Despite regular messages from the business community that anti-gay discrimination is bad for business, the Republican controlled General Assembly continues to rebuff all efforts to end anti-gay discrimination be it at the workplace even for state employees to other aspects of daily life.  The Christofascists at The Family Foundation want the lives of LGBT Virginians to be as miserable as possible.  The result?  Virginia is increasingly non-competitive when it comes to attracting top talent in both the private and public realms.  The Virginian Pilot says it is time for this failed approach to end.  Here are editorial highlights:
Virginia law has left its public agencies at a clear competitive disadvantage when it comes to hiring the best employees.

Efforts to ban discrimination based on sexual orientation in the workplace have been repeatedly scuttled by Republicans in the House of Delegates.
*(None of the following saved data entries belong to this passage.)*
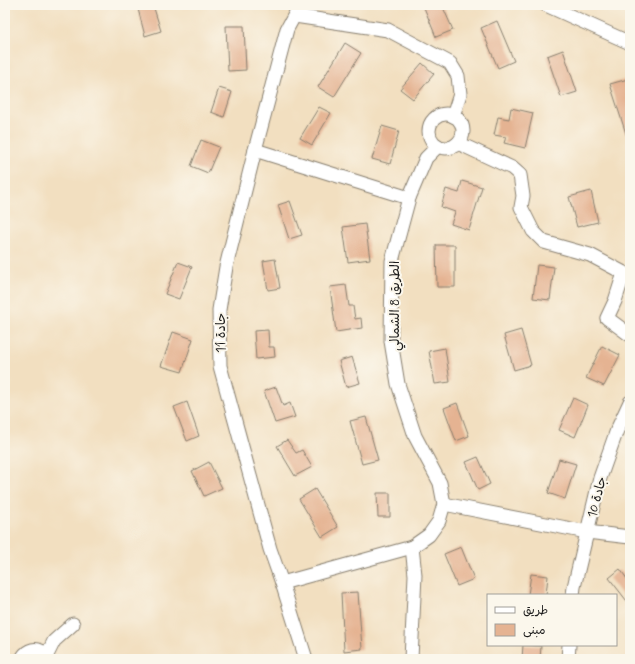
<svg xmlns="http://www.w3.org/2000/svg" width="635" height="664" font-family="Mynerve,'Playpen Sans Arabic',sans-serif">
<style>
.building{fill:#e5b392}
.lines{fill:none;stroke-linecap:round;stroke-linejoin:round}
.minor-casing{stroke:#877e6e;stroke-width:15}
.minor{stroke:#fff;stroke-width:13}
.labels{text-anchor:middle;stroke-width:4;stroke-linejoin:round;paint-order:stroke}
.street-label{font-size:13px;fill:#1c1c1c;stroke:#fbf7ec}
</style>
<rect width="100%" height="100%" fill="#fbf7ec"/>
<filter id="ink" filterUnits="userSpaceOnUse"><feTurbulence type="fractalNoise" baseFrequency=".025" numOctaves="2"/><feDisplacementMap in="SourceGraphic" scale="8" xChannelSelector="R" yChannelSelector="G"/><feConvolveMatrix kernelMatrix="1 2 1 2 8 2 1 2 1" color-interpolation-filters="sRGB"/></filter>
<filter id="wash" filterUnits="userSpaceOnUse"><feTurbulence type="fractalNoise" baseFrequency=".012" numOctaves="4" result="noise"/><feDisplacementMap in="SourceGraphic" scale="16" xChannelSelector="R" yChannelSelector="G"/><feGaussianBlur stdDeviation="0.9" result="paint"/><feColorMatrix in="noise" values="0 0 0 0 0 0 0 0 0 0 0 0 0 0 0 0 0 1.4 0 .05"/><feComposite in="paint" operator="in"/></filter>
<g filter="url(#wash)">
<rect width="100%" height="100%" fill="#f2dfc0"/>
<g id="blocks">
<!-- building -->
<g class="building">
<path d="M137,5H153L161,31L145,36Z"/>
<path d="M423,5H442L453,30L436,37Z"/>
<path d="M497,21L514,61L498,68L481,28Z"/>
<path d="M226,26H244L246,70L228,71Z"/>
<path d="M345,43L361,53L334,97L318,87Z"/>
<path d="M563,50L577,92L561,97L547,56Z"/>
<path d="M422,63L434,74L413,99L400,89Z"/>
<path d="M628,79L630,86V140H628L610,84Z"/>
<path d="M219,88L232,92L224,117L211,112Z"/>
<path d="M319,107L331,113L312,145L300,138Z"/>
<path d="M511,108L533,113L525,148L504,143L506,137L494,135L498,117L509,119Z"/>
<path d="M382,126L399,131L390,164L372,159Z"/>
<path d="M201,140L219,147L208,173L191,166Z"/>
<path d="M462,181L482,187L469,230L451,224L455,212L441,207L446,189L459,193Z"/>
<path d="M591,191L598,222L577,227L569,197Z"/>
<path d="M290,201L302,235L289,239L278,205Z"/>
<path d="M365,224L370,259L348,262L343,227Z"/>
<path d="M436,245H455V287H437Z"/>
<path d="M275,259L280,288L268,290L263,261Z"/>
<path d="M178,262L192,267L179,299L165,294Z"/>
<path d="M537,265L554,267L550,300L533,298Z"/>
<path d="M346,285L349,306H353L355,319L361,318L362,328L336,332L330,287Z"/>
<path d="M268,330L269,347H274L275,357L256,359L254,331Z"/>
<path d="M521,330L531,365L514,370L504,335Z"/>
<path d="M173,332L193,339L182,372L161,366Z"/>
<path d="M602,346L620,355L604,386L586,378Z"/>
<path d="M445,348L450,382L435,384L429,351Z"/>
<path d="M352,357L360,383L346,387L339,361Z"/>
<path d="M276,387L283,406L290,403L295,417L275,423L264,391Z"/>
<path d="M573,398L588,405L575,437L559,430Z"/>
<path d="M187,402L199,436L187,441L174,407Z"/>
<path d="M457,403L469,436L456,441L444,408Z"/>
<path d="M366,417L378,460L362,464L350,421Z"/>
<path d="M287,440L296,453L302,450L312,467L295,476L277,446Z"/>
<path d="M478,457L490,484L478,490L466,462Z"/>
<path d="M559,459L576,464L565,499L548,493Z"/>
<path d="M209,462L222,488L204,496L192,471Z"/>
<path d="M315,489L338,527L322,537L299,499Z"/>
<path d="M377,493H390V517H378Z"/>
<path d="M461,547L474,579L457,586L444,554Z"/>
<path d="M620,569L630,583V605L609,578Z"/>
<path d="M531,574L548,576L546,595H528Z"/>
<path d="M358,592L362,649L344,651L341,593Z"/>
<path d="M523,645L541,646L540,659H522Z"/>
</g>
</g>
</g>
<g filter="url(#ink)">
<use href="#blocks" fill-opacity="0" stroke="#877e6e" stroke-width="1"/>
<g class="lines">
<!-- minor casing -->
<g class="minor-casing">
<g id="minor">
<path d="M300,5L287,29L255,150L226,267L219,310L220,366L270,549L282,583L306,659"/>
<path d="M546,5L630,43"/>
<path d="M295,16L388,30L450,63L458,76L460,94L453,116"/>
<circle cx="446" cy="131" r="17"/>
<path d="M458,143L512,168L520,175L523,196L521,207L533,231L544,242L590,255L624,273L615,301L607,318L630,335"/>
<path d="M255,150L409,198"/>
<path d="M444,504L587,532L630,537"/>
<path d="M282,583L412,547L429,535L439,521L444,504L440,483L415,436L398,384L391,341L392,261L409,198L426,158L438,146"/>
<path d="M573,595L574,587L600,478L617,430L630,402"/>
<path d="M22,659C25,652 33,647 41,651C43,652 44,654 46,655"/>
<path d="M45,659L54,641L73,624"/>
<path d="M411,659L415,575L412,547"/>
<path d="M568,659L569,645"/>
</g>
</g>
<!-- minor -->
<use href="#minor" class="minor"/>
</g>
</g>
<g class="labels">
<!-- street labels -->
<g class="street-label">
<text transform="translate(394 306) rotate(-90)" y="5">الطريق 8 الشمالي</text>
<text transform="translate(220 333) rotate(-90)" y="5">جادة 11</text>
<text transform="translate(596 497) rotate(-75)" y="5">جادة 10</text>
</g>
</g>
<!-- margin -->
<rect width="635" height="664" fill="none" stroke="#fbf7ec" stroke-width="20"/>
<!-- legend -->
<rect x="487" y="594" width="130" height="52" fill="#fbf7ec" stroke="#a29f99"/>
<rect x="495" y="607" width="20" height="6" fill="#ffffff" stroke="#a29f99"/>
<text x="523" y="614" font-size="12" fill="#1c1c1c">طريق</text>
<rect x="495" y="624" width="20" height="12" fill="#e5b392" stroke="#a29f99"/>
<text x="523" y="634" font-size="12" fill="#1c1c1c">مبنى</text>
</svg>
An amendment to the state constitution that restricts marriage - unconstitutionally - to a man and a woman has prevented public employers from offering benefits to same-sex and domestic partners.

Such policies would be uniformly bad for businesses, which is why so many private enterprises have ignored the 2006 vote and extended benefits to employees in same-sex couples. That amendment to Virginia's constitution was ruled unconstitutional this year by a federal judge.
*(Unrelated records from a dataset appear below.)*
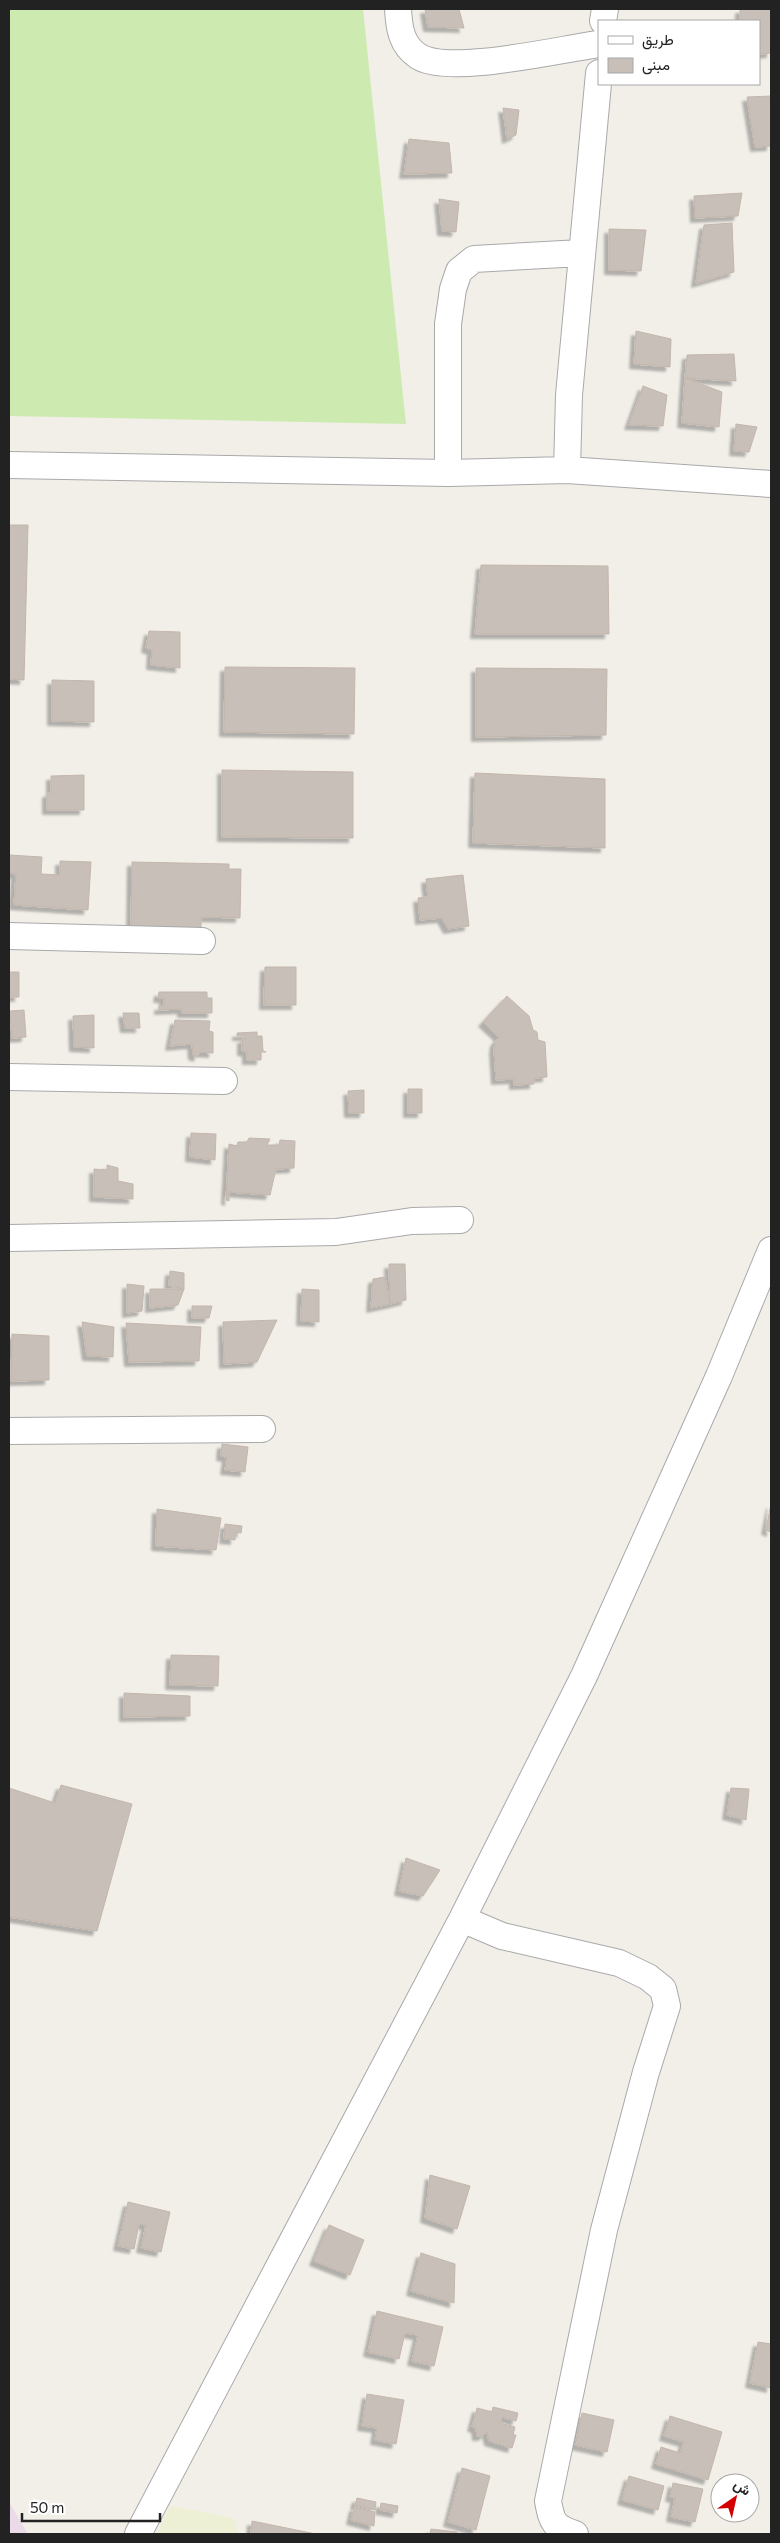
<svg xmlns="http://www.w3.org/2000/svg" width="780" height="2543" viewBox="0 0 780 2543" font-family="Commissioner,Vazirmatn,sans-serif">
	<defs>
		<filter id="shadow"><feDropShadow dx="-4.5" dy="4.5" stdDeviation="1" flood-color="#0004"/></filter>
	</defs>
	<rect width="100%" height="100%" fill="#f2efe9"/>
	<path fill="#ebdbe8" d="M9,2502L28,2534H9Z"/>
	<path fill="#eef0d5" d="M170,2506L234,2518L238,2534H157Z"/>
	<path fill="#cdebb0" d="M9,9H363L406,424L9,416Z"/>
	<path fill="#c7bfb8" stroke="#c4b6ab" filter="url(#shadow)" d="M425,9H459L464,28L428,27Z
		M740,9H771V53L759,54V21H740Z
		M771,96V146L755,147L747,97Z
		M503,108L519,110L516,135L507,139Z
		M409,139L449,143L452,173L404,174Z
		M742,193L738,216L695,218L694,196Z
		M439,199L459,202L456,232L442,231Z
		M732,223L734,272L696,283L704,225Z
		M609,229L646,230L641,271L609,270Z
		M636,331L671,339L670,367L634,364Z
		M734,354L736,381L685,378L687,355Z
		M685,378L722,392L719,427L682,423Z
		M643,386L667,395L663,426L629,425Z
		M736,424L757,427L749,452L734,451Z
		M9,525H28L24,680L9,679Z
		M481,565L608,566L609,634H475Z
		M149,631L180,632V668L151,665L152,650L146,648Z
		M225,667L355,668L354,734L224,732Z
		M476,668L607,669L606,735L476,737Z
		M52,680L94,681V722L52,721Z
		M222,770L353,772V838L222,837Z
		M475,773L605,779V848L473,843Z
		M84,775V810H47V793H51V776Z
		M9,855L42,857L41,874L60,875V861L91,862L88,910L14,905L16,874L9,873Z
		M132,862L229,864V869H241L240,918L201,917V929L131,927Z
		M463,875L469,926L448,929L442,918L420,920L418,898L428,897L426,879Z
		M265,967H296V1005H264Z
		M9,972H19V997H9Z
		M159,992H207V998H212V1013H182V1009L159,1010V1006H164V998H158Z
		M507,996L529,1016L533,1030L537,1032L538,1040L545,1042L547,1077L534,1078V1084L514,1085V1079L496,1080L494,1050L495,1042L499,1037L483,1022Z
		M24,1010L26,1037L12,1038L10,1011Z
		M123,1013H139L140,1028H125Z
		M94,1015V1048L74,1047L73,1016Z
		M175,1020L210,1021L209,1031L213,1032V1053L199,1052L198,1057L193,1055L192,1044L170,1046Z
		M257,1032V1036H262L263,1051L266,1052H261V1060H247V1052L242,1051V1039H246V1036H237V1033Z
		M408,1089H422V1113H408Z
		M364,1090V1113H349L348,1091Z
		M191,1133L216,1134L215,1160L190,1157Z
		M249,1138L270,1139L267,1145H279L280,1140L295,1141L294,1168L276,1169L270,1195L229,1192V1201L226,1200L229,1144L237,1146L238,1142H247Z
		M107,1165L118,1168V1181L133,1184V1199L94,1197V1169L107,1170Z
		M389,1264H405L406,1300L390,1304Z
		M170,1271L184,1273V1289L169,1286Z
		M385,1277L390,1304L371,1308L373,1279Z
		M127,1284L144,1286L142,1311L127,1313Z
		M150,1289H184L178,1305L150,1308Z
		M302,1289L319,1290V1322L301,1321Z
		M192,1306H212L209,1318H192Z
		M277,1320L257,1362L224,1364L223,1322Z
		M82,1322L114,1327L113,1357L87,1356Z
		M126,1323L201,1327L199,1361L129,1362Z
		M12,1334L49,1336V1380L11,1381Z
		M222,1444L248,1447L245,1472L225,1470L227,1457L221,1456Z
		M771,1504V1532L766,1530Z
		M157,1509L221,1518L216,1550L156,1546Z
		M225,1524L242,1526L241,1533L235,1532V1540L224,1539Z
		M171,1655L219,1656L218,1686L170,1685Z
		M124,1693L190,1696V1716L124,1717Z
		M61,1785L132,1804L97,1931L9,1917V1788L55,1803Z
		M731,1788L749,1789L746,1820L727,1815Z
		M406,1858L440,1870L423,1896L399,1891Z
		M430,2175L470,2186L457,2229L425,2218Z
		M128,2202L170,2212L161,2252L141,2248L146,2225L139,2224L134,2249L118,2246Z
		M329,2225L364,2240L350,2275L314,2261Z
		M421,2253L455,2264L454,2303L411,2291Z
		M377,2311L443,2327L434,2366L412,2361L418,2335L405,2333L399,2359L368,2352Z
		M758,2342L771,2344V2388L750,2383Z
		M367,2394L404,2400L396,2444L375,2440L377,2428L362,2426Z
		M493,2407L518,2413L516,2421L502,2417L500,2423L515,2427L513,2435H516L512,2448L489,2441L487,2432L483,2436H477L476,2428L472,2427L477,2408L492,2412Z
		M582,2413L614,2420L607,2452L575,2445Z
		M670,2416L722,2432L708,2480L656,2464L661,2447L680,2453L684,2442L664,2436Z
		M462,2468L490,2476L476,2530L448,2522Z
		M629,2476L664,2486L658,2510L622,2500Z
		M673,2483L703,2489L695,2522L671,2517L675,2498L670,2497Z
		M357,2498L376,2502L375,2510L355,2505Z
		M381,2503L398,2506L397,2513L380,2510Z
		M354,2507L375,2512L374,2526L351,2520Z
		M252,2521L316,2534H251Z
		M431,2529L457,2532V2534H430Z"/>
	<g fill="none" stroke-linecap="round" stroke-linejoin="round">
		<g stroke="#a9a9a9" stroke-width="28">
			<path id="minor" d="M398,9C399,27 401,45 418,56C448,76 560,49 599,44
				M603,21L605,9
				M9,465L448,473L567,470L771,484
				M567,470L569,395L599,73
				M448,473V324L453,289L459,271L474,259L581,253
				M9,936L202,941
				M9,1077L224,1081
				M9,1238L336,1232L412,1221L460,1220
				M9,1431L262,1429
				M462,1919L502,1936L619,1963L648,1977L663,1989L667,2006L646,2072L604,2230L548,2501C552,2523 554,2527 575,2534
				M138,2534L462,1919L584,1676L719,1376L771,1250"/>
		</g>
		<use href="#minor" stroke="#fff" stroke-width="26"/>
	</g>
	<rect width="780" height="2543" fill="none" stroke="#222222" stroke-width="20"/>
	<rect x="598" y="20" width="162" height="65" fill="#ffffff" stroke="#a7a7a7"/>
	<rect x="608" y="36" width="25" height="8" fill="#ffffff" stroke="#a7a7a7"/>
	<text x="642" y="45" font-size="15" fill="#222222">طريق</text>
	<rect x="608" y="58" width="25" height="15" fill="#c7bfb8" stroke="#a7a7a7"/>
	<text x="642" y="70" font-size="15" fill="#222222">مبنى</text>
	<g transform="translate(735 2498) rotate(34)"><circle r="24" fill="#ffffff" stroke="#a7a7a7"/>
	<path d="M0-4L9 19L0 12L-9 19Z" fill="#d40000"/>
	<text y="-8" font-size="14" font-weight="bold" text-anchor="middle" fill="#222222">ش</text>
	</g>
	<path d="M22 2513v8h138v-8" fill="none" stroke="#222222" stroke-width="2.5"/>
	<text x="30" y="2513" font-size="15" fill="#222222" stroke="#ffffff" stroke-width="4" paint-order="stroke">50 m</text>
</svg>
It remains inexplicable that members of the GOP - which fancies itself as pro-business and insists government should operate more like a business - would protect practices that few good businesses follow.

About two-thirds of Fortune 500 companies provide health benefits to same-sex and domestic partners of their employees, including the nation's largest retailer, Wal-Mart Stores, and Virginia's biggest electric utility, Dominion Resources. They also prohibit discrimination based on sexual orientation.

A letter petitioning state leaders to expand the state's employee health benefits coverage to gay couples has drawn support from high-profile names at the University of Virginia, including President Teresa Sullivan, former President John T. Casteen III, and constitutional law professors A.E. Dick Howard and Douglas Laycock, the Charlottesville Daily Progress has reported.

Sullivan has previously noted that the state's existing policy has hurt the university's ability to recruit and retain faculty. Which means that one of the nation's greatest public universities, along with state universities and colleges and agencies across Virginia, has been put at a competitive disadvantage because of state policy that discourages some of the brightest scholars, researchers and professionals from working there.

Gay marriage is a reality in many states, and will soon be reality in many more. The business case for withholding benefits from gay couples has long since passed. The marketplace already demands change; courts soon will, too.
That's an embarrassment and a terrible way to do business.